Forse solo Fenoglio poteva permettersi di scrivere una storia così. Scritta all’inizio degli anni Sessanta e pubblicata postuma nel 1963, subito dopo la morte dello scrittore (che era nato ad Alba nel 1922), Una questione privata rappresenta infatti il coronamento di una forsennata impresa di scrittura dedicata al tema della Resistenza e del partigiano, un lavoro che Fenoglio tra un fortissimo senso di realtà e sogni e ideali almeno altrettanto forti, la fatica della scrittura, i progetti naufragati, le delusioni editoriali e soprattutto le mille e mille e mille sigarette, aveva condotto come in trance , o piuttosto come in apnea, a partire almeno dalla fine della guerra. Malgrado tutti e malgrado tutto. Come qualcuno che sempre e ancora resiste; come uno scrittore-partigiano, appunto. E partigiano Fenoglio lo era stato e non dell’ultima ora.
E ancora partigiana o comunque di resistenza è tutta quanta la sua opera, anche quella parte legata non alla guerra, ma alla civiltà contadina delle Langhe, dove di guerra e di resistenza per la vita sempre e comunque si tratta. Dunque non c’erano dubbi per lui riguardo alla legittimità della propria operazione. Sapeva come pochi chi e quale fosse il nemico (lo ricordo per inciso, ma, proprio come Pavese, anche Fenoglio già alla fine degli anni Quaranta parla della Resistenza come guerra civile) e, di conseguenza, quale indubitabilmente fosse, come si dice nel Partigiano Johnny , la parte giusta («the right side», in inglese nel testo).

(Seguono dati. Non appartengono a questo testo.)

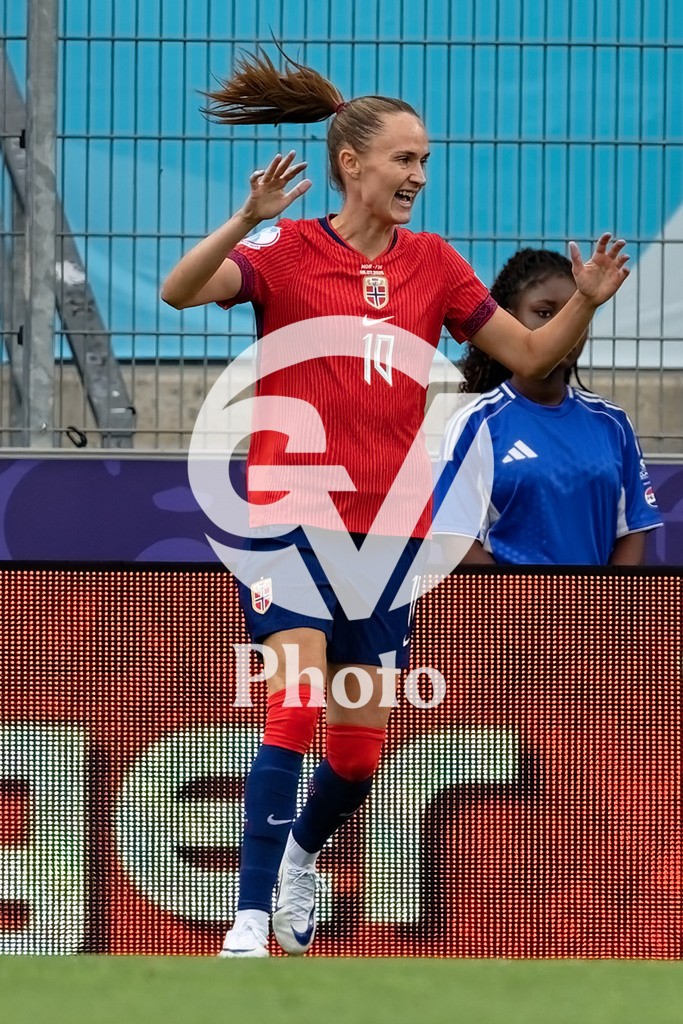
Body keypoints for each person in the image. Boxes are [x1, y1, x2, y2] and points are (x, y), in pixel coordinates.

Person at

Eppure Una questione privata è intriso fino al midollo della Resistenza, con una violenza, una durezza, una ferocia, un buio, che è difficile riscontrare altrove e che solo il prodigioso senso del ritmo della narrazione, in sintonia col passo di Milton che cammina e cammina sulle colline, permette di attraversare. Fenoglio stesso aveva parlato della sua volontà di collocare la ricerca amorosa «nel fitto» della guerra civile. E infatti questione privata e questione pubblica risultano qui più che strettamente intrecciate, illuminandosi per contrasto e come per reciproca dismisura. Calvino, che aveva qualcosa da farsi perdonare da Fenoglio dal punto di vista editoriale, nel dare giustamente credito all’eccezionalità di Una questione privata , lo paragonò ai romanzi amorosi e cavallereschi come l’ Orlando furioso . Ma non è così. Si tratta infatti di un romanzo che va alla radice, che cerca sì, ma per trovare qualcosa d’essenziale e d’irrinunciabile; di un romanzo salvifico. Il romanzo, dunque, della Resistenza storica, ma anche, e sempre, della resistenza (stavolta con la minuscola) esistenziale e metafisica, della resistenza come modo di essere, della resistenza come vita.